INILAHONLINE.COM, BOGOR
Membuka minda (mind-set) sekaligus menyadarkan pengusaha mikro dari pandangan berdagang menjadi berbisnis ternyata jadi tangga pertama menuju keberlanjutan usaha yang banyak berkembang di berbagai daerah di Tanah Air tercinta. Selain eksis, dengan berbisnis sang pengusaha mikro itu bisa berkembang menjadi kelas menengah, bahkan makro, setidaknya dia asyik mengendalikan syahwatnya dari keserakahan yang kerap jadi jebakan Batman. “Seolah untung, nggak tahunya buntung,” ungkap Noveri Maulana, Dosen sekaligus Konsultan PPM School of Management di Kluwih Sunda Authentic Kota Bogor, Minggu (27/1/2019).
Maulana bersama rekan mahasiswa PPM hadir di resto Jalan Bina Marga 12 Baranangsiang itu dalam rangka penutupan Program Kewirausahaan Yayasan Diffable Action Indonesia (YDAI) besutan Teguh Prasetyanto-Isna dan pelaku usaha mikro, seperti Nelita Fatma, Budi Santosa, Ati Nurhayati, Tita Nurul, Eka, Dede, Rifa dan Leni. Sebelumnya, secara bertahap mereka ditempa manajemen bisnis oleh para mahasiswa PPM Jakarta.

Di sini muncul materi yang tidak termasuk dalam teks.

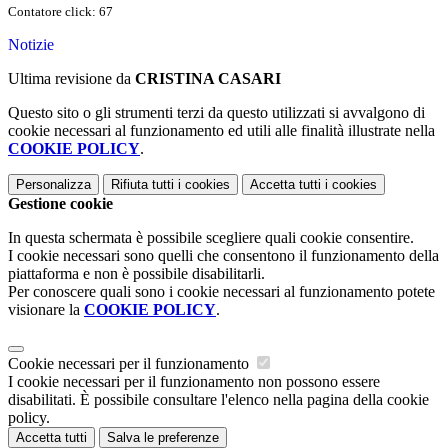
Contatore click: 67
Notizie
Ultima revisione da
CRISTINA CASARI
Questo sito o gli strumenti terzi da questo utilizzati si avvalgono di
cookie necessari al funzionamento ed utili alle finalità illustrate nella
COOKIE POLICY
.
Personalizza
Rifiuta tutti
i cookies
Accetta tutti
i cookies
Gestione cookie
In questa schermata è possibile scegliere quali cookie consentire.
I cookie necessari sono quelli che consentono il funzionamento della
piattaforma e non è possibile disabilitarli.
Per conoscere quali sono i cookie necessari al funzionamento potete
visionare la
COOKIE POLICY
.
Cookie necessari per il funzionamento
I cookie necessari per il funzionamento non possono essere
disabilitati. È possibile consultare l'elenco nella pagina della cookie
policy.
Accetta tutti
Salva le preferenze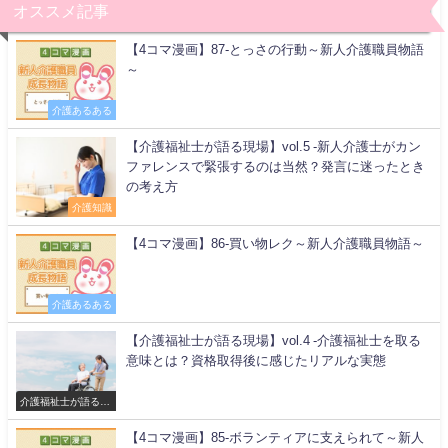
オススメ記事
【4コマ漫画】87-とっさの行動～新人介護職員物語
～
介護あるある
【介護福祉士が語る現場】vol.5 -新人介護士がカン
ファレンスで緊張するのは当然？発言に迷ったとき
の考え方
介護知識
【4コマ漫画】86-買い物レク～新人介護職員物語～
介護あるある
【介護福祉士が語る現場】vol.4 -介護福祉士を取る
意味とは？資格取得後に感じたリアルな実態
介護福祉士が語る現
場
【4コマ漫画】85-ボランティアに支えられて～新人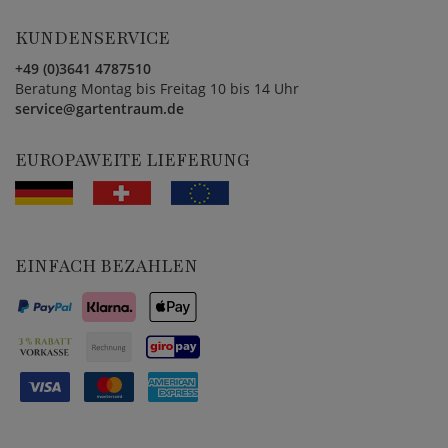
KUNDENSERVICE
+49 (0)3641 4787510
Beratung Montag bis Freitag 10 bis 14 Uhr
service@gartentraum.de
EUROPAWEITE LIEFERUNG
EINFACH BEZAHLEN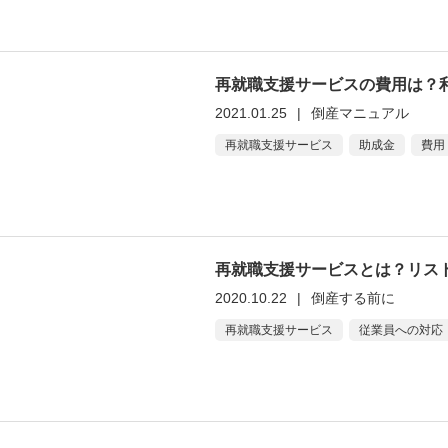
再就職支援サービスの費用は？
2021.01.25
|
倒産マニュアル
再就職支援サービス
助成金
費用
再就職支援サービスとは？リス
2020.10.22
|
倒産する前に
再就職支援サービス
従業員への対応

Menurut Maulana, ketika memulai berdagang, pelaku usaha memang telah mampu menghasilkan produk yang laku, karena ada pangsa pasarnya, seperti Bros Najwa. Tapi, pesaingnya juga banyak. Bila tak diperhitungkan segi bisnisnya, bagaimana packaging, distribusi, curuk pasar, manajemen risiko, dan strategi lainnya, usaha berdagang itu takkan bertahan lama.
Ia menyontohkan pebisnis Bubur Ayam yang sudah menerapkan manajemen. Meskipun masih ada peluang laku, setelah Bubur Ayamnya habis terjual, dia tak tergiur alias mampu mengendalikan syahwatnya dari keserakahan yang bisa menggelincirkan usahanya. “Sekalipun mau nambah lima mangkuk Bubur Ayam, dia tak lakukan. Saat sudah habis, ya sudah. Tutup. Hati-hati dengan jebakan semacam itu,” tandas Maulana.

Berbeda dengan pengembangan usaha yang memang harus ditempuh. Bila perlu, pebisnis itu harus jeli mencari mitra usaha demi pengembangan usahanya. Mitra usaha yang dijadikan partner itu mesti yang punya nama baik, memiliki jejaring usaha luas, dan dapat memasuki pasar baru yang sebelumnya belum tersentuh.
Di samping itu, lanjut Maulana, dalam berbisnis pelakunya jangan hanya memikirkan produk pertamanya, seperti Ojek. Tapi, bagaimana pelaku bisnis Gojek itu mengendalikan dan memanfaatkan turunan bisnisnya, seperti mampu mendapatkan data akurat dan cepat dari jejaring usahanya tentang jalan buntu, berlubang, atau lainnya. Langkah ini bisa lebih cepat diperoleh Tim Gojek ketimbang Dinas Perhubungan atau lembaga lain.

Demikian pula dengan pebisnis informasi semacam Google, Facebook, dan Finansial berbasis teknologi yang dikembangkan Alibaba, dan Grup Dana, mereka kadang menggratiskan produk unggulannya yang sangat dibutuhkan pelanggan, tapi di sisi lain mereka mampu menangguk keuntungan dari turunan produk bisnis informasi berbasis teknologi itu.
“Saat ini juga dialami pengelola televisi dan Media Cetak di Tanah Air. Kalau dulu blocking spacenya puluhan juta dan cash di depan, sekarang bisa ditawar, bahkan nilainya turun drastis. Ini bagian strategi bisnis yang mesti diperhitungkan di masa kini, Dan ingat jangan cuma berdagang, tapi mari kita berbisnis,” tegas Maulana.